Over the span of a century, a Late Victorian mansion filled up with new arrivals during the Great Migration, emptied out, and crumbled into ruin – leaving space for rebirth as an urban garden.
When Gina Jamison’s grandfather arrived in Chicago from North Carolina in the 1940s, he bought that mansion and coach house on West Warren Boulevard. As he rented out the dozen or so bedrooms to relatives transitioning to the new city, Jamison herself grew up next door.
As the neighborhood declined in subsequent decades, Jamison moved to Oak Park, but never lost connection to her birthplace. In 1984, she bought the mansion from her uncle who owned it.
By that time, people were stealing bricks from the crumbling structure. The city demolished the building in 1986, but Jamison held onto the vacant land even as other properties in the area fell prey to outside speculators.
In the ensuing decades, she slowly began to envision a space to teach gardening to children and adults while providing a supply of fresh produce for the surrounding neighborhood. In 2011, she planted the first seeds and named the garden Kuumba Tre-Ahm Community Garden after her grandchildren Trevon and Ahmari, then aged 10 and 12.
They were “the only ones who saw my vision,” she said.
A community of gardens
Jamison’s dream is particularly relevant for East Garfield Park, a community area in which more than half of residents must travel over a half-mile to reach a supermarket, ranking it 60th of Chicago’s 77 community areas, according to Chicago Health Atlas.

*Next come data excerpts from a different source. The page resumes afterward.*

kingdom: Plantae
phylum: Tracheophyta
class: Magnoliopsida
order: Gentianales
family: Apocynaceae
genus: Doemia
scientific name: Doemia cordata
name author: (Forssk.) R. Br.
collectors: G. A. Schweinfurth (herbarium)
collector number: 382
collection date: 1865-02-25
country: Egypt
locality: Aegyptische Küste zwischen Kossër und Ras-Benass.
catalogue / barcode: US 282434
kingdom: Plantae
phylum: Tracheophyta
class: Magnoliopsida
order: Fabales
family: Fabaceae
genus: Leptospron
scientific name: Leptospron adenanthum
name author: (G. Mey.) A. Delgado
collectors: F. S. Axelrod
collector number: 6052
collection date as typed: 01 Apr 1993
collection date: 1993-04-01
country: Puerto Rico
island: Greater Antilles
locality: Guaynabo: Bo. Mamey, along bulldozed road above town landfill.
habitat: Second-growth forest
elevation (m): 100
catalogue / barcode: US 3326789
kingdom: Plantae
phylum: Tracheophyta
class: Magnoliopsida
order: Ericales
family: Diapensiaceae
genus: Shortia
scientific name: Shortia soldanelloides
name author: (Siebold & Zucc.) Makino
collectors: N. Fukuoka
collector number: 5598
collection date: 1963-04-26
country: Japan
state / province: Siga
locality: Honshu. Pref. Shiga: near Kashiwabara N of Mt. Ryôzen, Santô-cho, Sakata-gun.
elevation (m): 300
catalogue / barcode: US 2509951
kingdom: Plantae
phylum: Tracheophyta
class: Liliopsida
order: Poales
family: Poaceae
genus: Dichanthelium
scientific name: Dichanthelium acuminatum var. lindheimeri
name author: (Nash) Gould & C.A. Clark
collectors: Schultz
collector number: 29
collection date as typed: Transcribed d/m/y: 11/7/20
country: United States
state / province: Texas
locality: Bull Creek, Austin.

Kuumba Tre-Ahm is one of many formerly vacant lots now productively addressing the food supply problem. The Fulton Community Garden, the Madison Street Vegetable Garden, and other gardens in the Garfield Park Garden Network all engage community members in local food production and distribution. They each supply fresh produce to the biweekly Garfield Park Neighborhood Market.
Thanks in part to this market, 62% of East Garfield Park adults now say it’s easy for them to find fresh produce, ranking the area 32nd among 77 communities, according to Chicago Health Atlas.
‘More beautiful and beneficial than we inherited it’
The word “Kuumba” derives from the Swahili word meaning “to create.” It also represents one of the seven principles of Kwanzaa, “leave our community more beautiful and beneficial than we inherited it.”
In 2010, Jamison met community leader Angela Taylor, who shared ideas with her for improving the vacant lot. Over time they’d become like “two peas in a pod,” collaborating in building community and supplying fresh produce.
She also credited former Mayor Richard M. Daley’s administration with nurturing her dream.
“Daley was all about beautification, gardening,” she said, referring to his “City in a Garden” vision. The Daley-initiated Sustainable Backyards Program offers rebates to homeowners for compost bins, rain barrels, native plants, trees, and compost bins, while NeighborSpace, a nonprofit land trust, protects gardens through a nonprofit urban land trust.
But she’s particularly interested in building community with the neighborhood’s children and engaging them with opportunities to learn gardening. Elementary school students from Willa Cather experience Jamison’s garden firsthand — they see, touch, and taste the beautiful crops, including sweet potatoes, Italian plums, cherries, kale, horseradish, and tomatoes. They also participate actively by assisting with watering and other basic gardening tasks.
“You’ve got to grab them babies and teach them,” Jamison said, “because when they’re older they might have to grow their own.”
Teaching Future Gardeners
Across the street from Kuumba, Nicole Hunter runs Limes Smiles for Miles, an outdoor program for low-income children ages 3 to 5. Noticing the lack of an early intervention program for children of color with autism or Down Syndrome in West Garfield, North Lawndale, and Austin, Hunter started her own program after having been a preschool teacher for 20 years.
Launched this summer, the program runs from a lot that Jamison picked up for $1 in 2015 as part of the city’s Large Lots program. A predecessor of today’s ChiBlockBuilder, Large Lots encouraged community stewardship by selling vacant lots to property owners on the same block on the condition that they hold the land for at least five years.
The land is now lush with rainbow chard, kale, bell peppers, tomatoes, squash, and sweet potatoes. In this setting, children in Hunter’s program “roam, learn, and play through nature” as they learn science, math, literacy, and nutrition while developing social skills. As they water plants, measure the nutritional content of produce with a refractometer, and listen to stories, their parents participate in a parent support group.
Produce for the People
Two Saturdays per month from June to October, community growers sell their fresh produce at the Garfield Park Neighborhood Market. The market has been supplying organic produce to neighbors since 2012. Located in a parking lot in front of the Hatchery, a food business incubator built in 2018 at 135 N. Kedzie, the market moves indoors in the winter and spring.
Jamison and Hunter are joined by Angela Taylor, who sells tomatoes, kale, and collard greens. Last fall, Taylor began coordinating an effort to deliver surplus produce to neighborhood senior centers.
“Who’s chronicling our story about this?” Taylor said. “It’s a wonderful thing we’re doing.”
As the story in Garfield Park progresses, the community of gardeners of all ages continues to grow.